Safety by Kimarlee Nguyen


“Safety” by Kimarlee Nguyen


I do not know where I can go.
When I was eleven, I climbed to the top of the concrete shed in the backyard and looked down. The dirt was in a pile a few feet below me but I imagined it as the end of a deep, deep valley. I was wearing a hand-me-down dress from my cousin who is much skinnier than I was (or ever will be) and the elastic waist cut deep into my stomach. I pulled down the straps, knotted twice so that my chest wouldn’t show because I already had boobs that was big enough to make all the neighborhood boys next door call me a slut.
I was eleven and already I hated myself.
The day before, I rode my bike for over an hour along the boardwalk of the local beach. I rode fast, faster than the driving by cars with the men with their too loud mouths and all the women who told me, watch what you eat, watch where you walk, you’re already too goddamn fat.

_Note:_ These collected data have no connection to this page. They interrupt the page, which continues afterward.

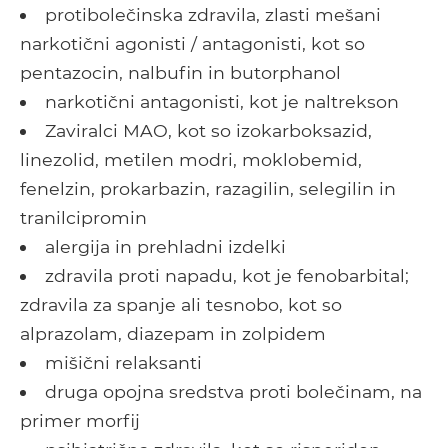
protibolečinska zdravila, zlasti mešani
narkotični agonisti / antagonisti, kot so
pentazocin, nalbufin in butorphanol
narkotični antagonisti, kot je naltrekson
Zaviralci MAO, kot so izokarboksazid,
linezolid, metilen modri, moklobemid,
fenelzin, prokarbazin, razagilin, selegilin in
tranilcipromin
alergija in prehladni izdelki
zdravila proti napadu, kot je fenobarbital;
zdravila za spanje ali tesnobo, kot so
alprazolam, diazepam in zolpidem
mišični relaksanti
druga opojna sredstva proti bolečinam, na
primer morfij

Two days before that, I got my period for the first time, a deep red rose of blood blossoming all over my yellow shorts and my oldest male cousin pointed and laughed and laughed until Yeiy found out, slapped him upside his head and told him to shut the fuck up. She made me take a long bath and when Ma got home, she told me never to play with the boys at night anymore.
I was eleven, but I could be fifteen, twenty-five, forty and I sat on top of that concrete shed, ankles crossed. I wanted to be flat, flatten all my curves so no one would notice me. I wanted to still be a girl, just like my baby cousin, just six, just a girl screaming and shouting and dancing at night.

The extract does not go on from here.